Dorothy’s excitement must have been tinged with apprehension as she waited to disembark. What was YS’ family like? When the aircraft doors opened, all emotion was smothered by a heat unlike anything she knew. “It was like a Turkish bath hitting me,” she later recalled. “I travelled wearing stockings, a grey worsted suit and gloves—appropriate for an English summer but ill-suited to the Tropics. I’m embarrassed, being a Geography teacher, that I had dressed so inappropriately.”
Her initial shock was quickly layered by another. From the top of the steps leading down from the aircraft, Dorothy saw a small crowd on the tarmac. She was relieved when YS appeared but startled when he steered her toward the crowd. How on earth am I going to walk down this line of people, she wondered. I’m so sticky and hot, I can feel the sweat running down the back of my neck. Down the line they went. She imagined the family thinking, This sweaty, red-faced person.

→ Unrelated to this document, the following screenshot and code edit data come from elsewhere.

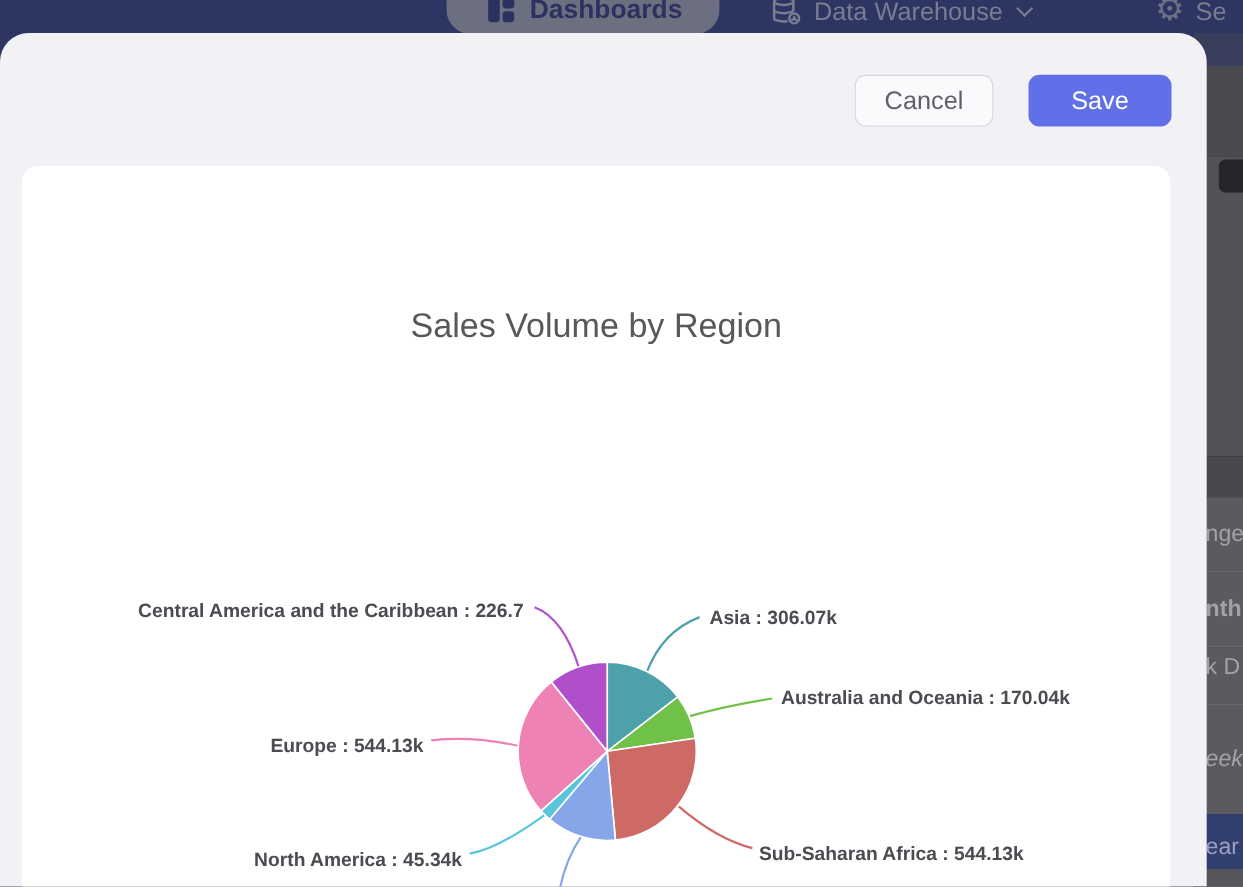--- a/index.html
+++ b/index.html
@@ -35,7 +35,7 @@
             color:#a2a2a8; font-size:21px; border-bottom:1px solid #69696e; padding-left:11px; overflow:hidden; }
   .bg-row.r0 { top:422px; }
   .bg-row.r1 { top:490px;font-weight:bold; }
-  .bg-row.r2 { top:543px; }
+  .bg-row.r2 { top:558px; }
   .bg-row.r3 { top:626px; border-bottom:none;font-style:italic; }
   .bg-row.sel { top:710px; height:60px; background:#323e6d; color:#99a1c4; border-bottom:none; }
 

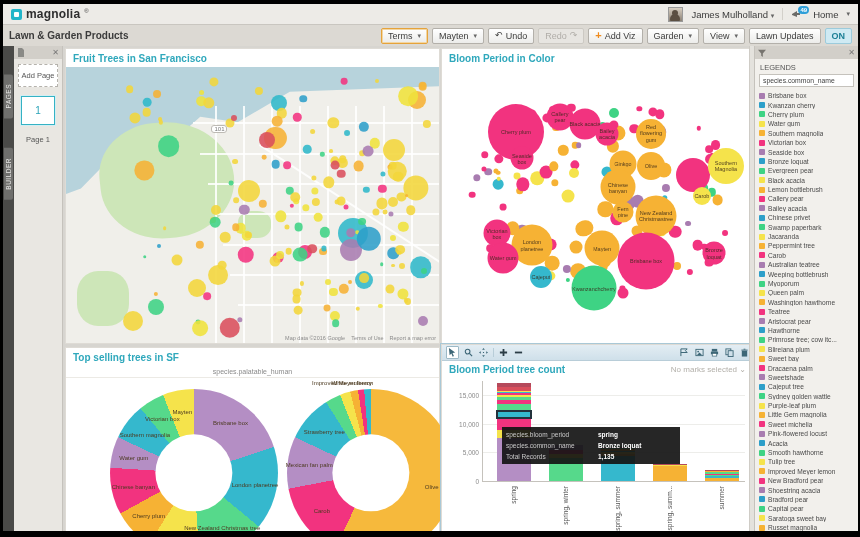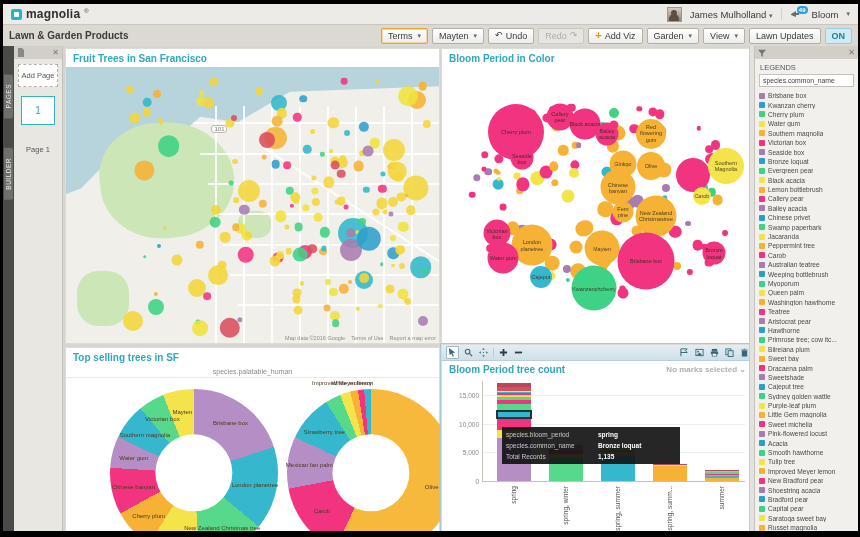--- a/index.html
+++ b/index.html
@@ -138,7 +138,7 @@
           </svg>
         <span class="badge">49</span>
       </span>
-      <span>Bloom</span>
+      <span>Home</span>
       <span class="caret">▾</span>
     </div>
   </div>

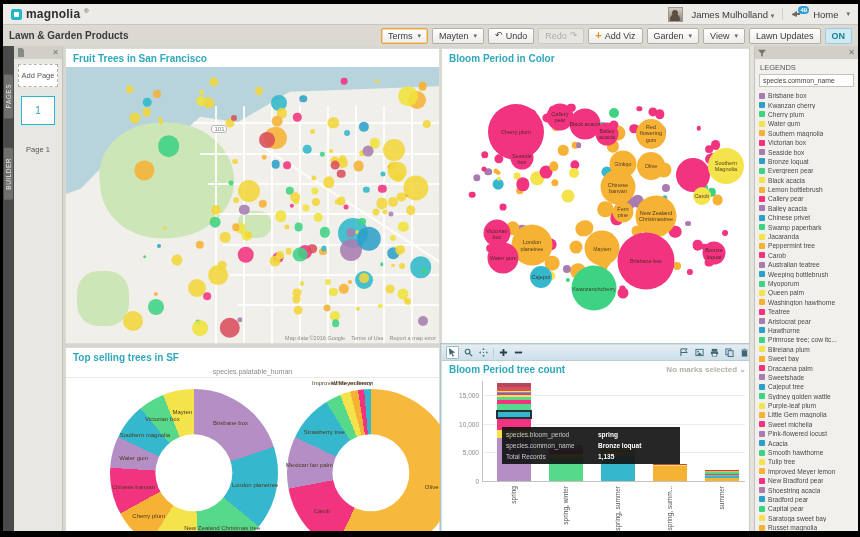--- a/index.html
+++ b/index.html
@@ -49,7 +49,7 @@
   .add-page{margin:5px 4px;background:#fff;border:1px dashed #b5b2ac;font-size:7.5px;color:#555;text-align:center;padding:6px 1px;cursor:pointer;}
   .page-thumb{margin:4px auto 0;width:32px;height:27px;background:#fff;border:1px solid #35b2c4;box-shadow:0 0 0 1px #d2eef3;
     display:flex;align-items:center;justify-content:center;font-size:10px;color:#2ba3b8;cursor:pointer;}
-  .page-label{text-align:center;font-size:7.5px;color:#555;margin-top:20px;}
+  .page-label{text-align:center;font-size:7.5px;color:#555;margin-top:10px;}
 
   .canvas{position:relative;flex:1;background:#d7d5d0;overflow:hidden;}
   .tile{position:absolute;background:#fff;border:1px solid #dedbd5;}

Is this going to be the wife of Number One son? Dorothy was struck that the family were not overtly elated by the prospect of an English daughter-in-law—"It was a rude shock to discover that they were cautious.”
From the airport they drove to the large family house, teeming with people, on Perak Road. An only child from Derbyshire, Dorothy had lost her father when she was twelve. YS was one of six children and the oldest son.
Besides his siblings, the household included twelve cousins who had lost their parents around the time that Dorothy arrived. YS’ parents had come to British Malaya from Fuzhou in the 1920s. His mother had bound feet that his father had massaged every day to restore to a semblance of their normal size. YS’ mother spoke no English. With other female household members and the children, she took her meals in a room by the kitchen, where conversation was in Fuzhou. The men ate at a round marble-topped table in the dining room. At dinnertime Dorothy was shown to the men’s table, where conversation was in English.
She had waited two long years to see YS. But that first night she was overwhelmed by exhaustion, heat and humidity, the multitude of people in the house, unfamiliar cuisine, and sadness at having left her mother, who, Dorothy later learned, had cried that she would never see her daughter again.
“Given half a chance,” Dorothy recalled, “I would have been on the next plane back to England.”
The following night, wearing a cool cotton dress, she felt less adrift. After dinner, YS’ father handed her a plate of yellowish pulp. Durian—the iconic Southeast Asian fruit with sweet, custardy flesh inside a hard, spiky shell. King of fruits to some, putrid and as smelly as raw sewage to others. Dorothy did not know of the fruit and its mixed reputation.
Wondering why everyone’s eyes were on her, she took a spoonful.
“Mmm, nice!” she said.
“OK,” YS’ father declared. “You can marry my son.”